7. Add supporting findings

If there is something you want to add that was not captured in the conversation, like radiographic findings, tap the eye icon next to the relevant section to expand it, and type your findings in directly.

8. Done

Once warnings are confirmed and any missing or ambiguous fields are resolved, your note is complete: structured, reviewed, and ready to file. After the first pass of setting up defaults and templates for your common procedures, most future notes need only a quick scan and confirm rather than manual writing.
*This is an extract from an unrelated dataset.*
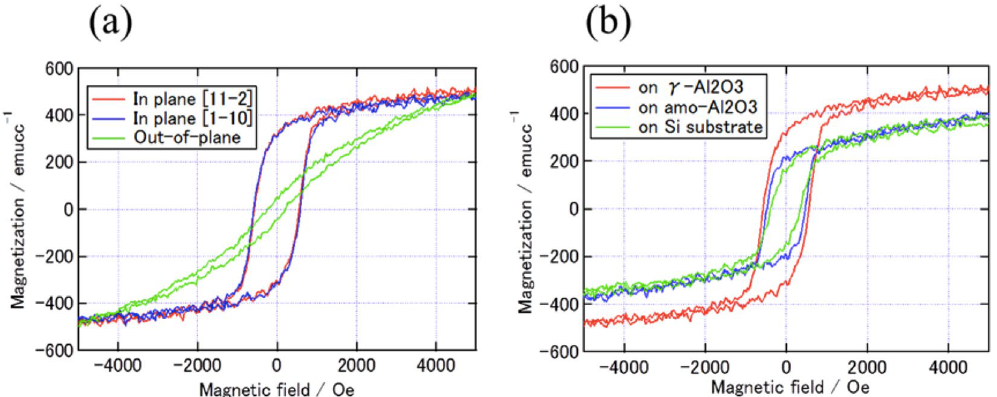
Figure 6. Magnetic properties ( a ) Magnetization curves of Fe 3 O 4 on γ -Al 2 O 3 in the magnetic field along [11-2], [1-10], and out of plane [111] ( b ) Magnetization curves of EPI, AMO, and W/O in the magnetic field along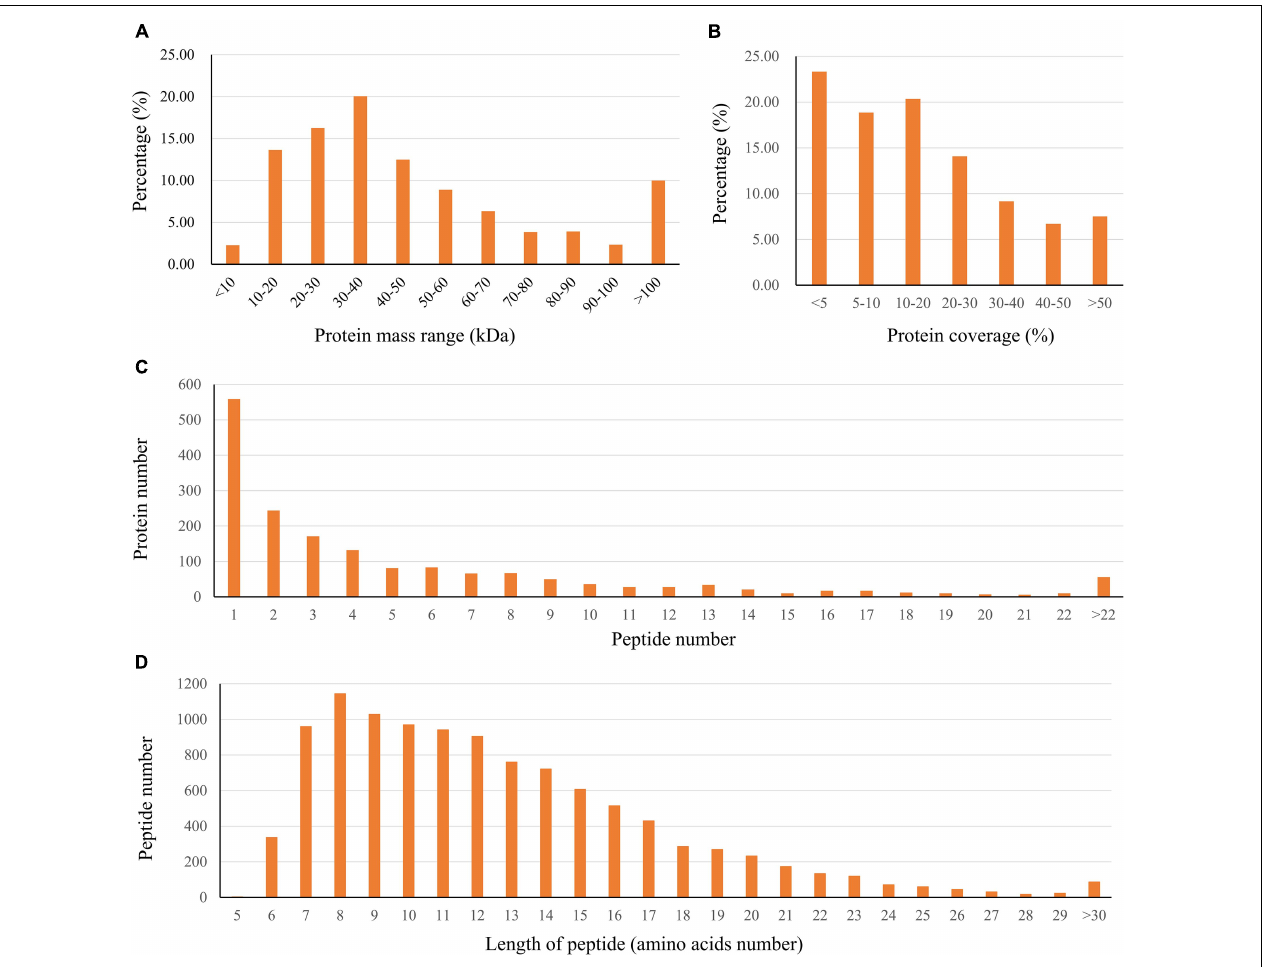
FIGURE 3 | Characteristics of the identified unique peptides in boar sperm samples. (A) The protein mass distribution. (B) The protein coverage. (C) The distribution of unique peptide number. (D) The distribution of peptides based on their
Tip: the more sensible defaults you set in the Template Editor for your own common answers (allergies, standard LA choice, standard consent wording), the less review time each subsequent note takes.

Tips for success

Do

  • Run three appointments before you judge it. The first is clumsy. The third is not.
  • Start on a low-stakes appointment. A routine exam and clean, not a complex full-arch consult.
  • Add extra details any time with a voice memo or typed text.
  • Edit inside Chairscribe, not after you have copied the note out.

Avoid

  • Don’t record with the phone in your pocket.
  • Don’t sign a note you haven’t read. The dentist is the author of the record; AI software must always be used supervised.
  • Don’t expect it to document a silent examination.
  • Don’t abandon it after one appointment. Your first note measures your narration habit, not the product.

Getting help

Email support@chairscribe.com, or give us feedback in-app using thumbs-up and thumbs-down with your comments.

Glossary

TermDefinition
TranscribeA recorded chairside encounter, from record to stop. It can be paused, and you can attach multiple recordings.
Appointment details (context)Anything you give Chairscribe before recording: appointment recording, voice memo, or text.
TranscriptThe word-for-word capture of what was said during the appointment.
TemplateThe structure the note is drafted into.
FDI notationThe two-digit tooth numbering system used across Australian dentistry.
Voice memoDictated text captured by pressing the backtick key, or by holding the record button.
MicrophoneThe device you use to record transcripts and voice memos. Select the input from the options to the left of the record button, on hover.